If we are lucky this oubliette in which we place a fragment of ourselves is merely a temporary stage, and once life allows us we can reconnect with the one we once were.

This is where I am.

As a teen, I spent all my free time reading, dreaming and creating. My creative vein was focused on writing, drawing, painting, everything. If it existed and I could get ahold of it I was on it.

Then I got married. I know, same old story, right? “No time, kids need me” but not entirely. Yes, married life with children leaves you very little time, even as a person working from home or a stay at home fulltime mother, but it wasn’t just it. It was me. I somehow convinced myself that my old me, was not the me I had to be now in that new stage of life.

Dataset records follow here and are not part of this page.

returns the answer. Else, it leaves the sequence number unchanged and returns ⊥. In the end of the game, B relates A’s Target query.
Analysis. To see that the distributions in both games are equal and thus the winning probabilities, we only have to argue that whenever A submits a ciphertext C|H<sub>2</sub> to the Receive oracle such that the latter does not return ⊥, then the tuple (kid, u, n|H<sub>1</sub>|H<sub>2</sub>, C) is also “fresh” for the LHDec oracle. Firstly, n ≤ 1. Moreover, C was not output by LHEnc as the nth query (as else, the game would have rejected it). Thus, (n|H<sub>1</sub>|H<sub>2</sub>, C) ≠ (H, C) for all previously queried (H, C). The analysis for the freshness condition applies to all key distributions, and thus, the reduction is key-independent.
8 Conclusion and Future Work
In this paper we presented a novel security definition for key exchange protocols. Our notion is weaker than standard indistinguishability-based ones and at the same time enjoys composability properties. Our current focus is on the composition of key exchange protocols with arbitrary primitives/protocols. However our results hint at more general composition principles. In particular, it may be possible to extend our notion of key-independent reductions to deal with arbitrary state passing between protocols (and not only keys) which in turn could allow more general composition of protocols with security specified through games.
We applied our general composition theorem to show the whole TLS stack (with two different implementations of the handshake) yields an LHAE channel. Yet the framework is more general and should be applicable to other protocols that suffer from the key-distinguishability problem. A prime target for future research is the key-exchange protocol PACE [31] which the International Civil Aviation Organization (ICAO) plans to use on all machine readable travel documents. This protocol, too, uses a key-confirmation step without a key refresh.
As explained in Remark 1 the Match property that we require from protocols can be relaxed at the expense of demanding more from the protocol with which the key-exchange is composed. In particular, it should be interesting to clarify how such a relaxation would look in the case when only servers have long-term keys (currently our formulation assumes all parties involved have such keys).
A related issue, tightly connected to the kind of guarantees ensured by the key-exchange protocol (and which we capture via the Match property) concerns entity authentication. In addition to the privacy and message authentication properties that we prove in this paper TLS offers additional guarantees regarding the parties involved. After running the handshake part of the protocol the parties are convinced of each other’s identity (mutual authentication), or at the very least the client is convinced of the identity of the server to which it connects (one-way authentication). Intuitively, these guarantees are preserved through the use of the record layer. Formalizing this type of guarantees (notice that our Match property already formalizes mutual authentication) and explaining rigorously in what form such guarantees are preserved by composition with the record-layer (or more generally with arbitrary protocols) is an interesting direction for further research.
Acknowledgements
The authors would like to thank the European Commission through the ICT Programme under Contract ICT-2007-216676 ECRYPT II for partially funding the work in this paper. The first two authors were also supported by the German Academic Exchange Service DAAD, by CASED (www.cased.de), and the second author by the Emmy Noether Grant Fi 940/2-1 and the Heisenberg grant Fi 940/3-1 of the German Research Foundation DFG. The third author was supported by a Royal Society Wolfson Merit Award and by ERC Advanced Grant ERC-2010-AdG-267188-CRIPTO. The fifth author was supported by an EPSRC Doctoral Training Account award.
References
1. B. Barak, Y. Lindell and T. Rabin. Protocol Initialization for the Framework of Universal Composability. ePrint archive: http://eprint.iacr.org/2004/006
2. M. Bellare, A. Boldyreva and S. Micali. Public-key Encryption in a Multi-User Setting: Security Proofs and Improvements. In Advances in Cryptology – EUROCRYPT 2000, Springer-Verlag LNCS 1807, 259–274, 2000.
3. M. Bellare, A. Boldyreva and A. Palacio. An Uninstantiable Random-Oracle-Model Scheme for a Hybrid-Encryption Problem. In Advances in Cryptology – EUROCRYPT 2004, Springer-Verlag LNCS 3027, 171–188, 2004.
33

So, it was out with my paints and brushes, in with the sewing machine to dress my house and family, so long to the long ours of writing at night, hello to reading up on how to raise a healthy child and not screw up in the process. I could have kept a little bit of my old self but I didn’t.

Felt wrong to think of myself at the time because it detracted from thinking of my loved ones.

Then my oldest daughter asked a simple question and something clicked in my head.

“Dad says you painted too. Why did you stop?”

Because I thought I had to.
Not because of her or her sister, not because of house work, not because time is scarce.
I could have doodled and I didn’t, I could have written instead of watching tv late at night and I didn’t.
I don’t want that for my daughters, I want them to not lose themselves. I want them to be whole.

So here I am, trying to be whole again, finding what makes me happy so my kids can learn by example how to be whole and happy themselves.

It is not always easy, I know. Many times I am tired but sometimes, even if it’s just for a few minutes here and there, it is possible.

Treasure that part of yourself that sometimes gets forgotten, if you can. Treasure what you love as much as who you love because those are the bits and pieces that make you be you.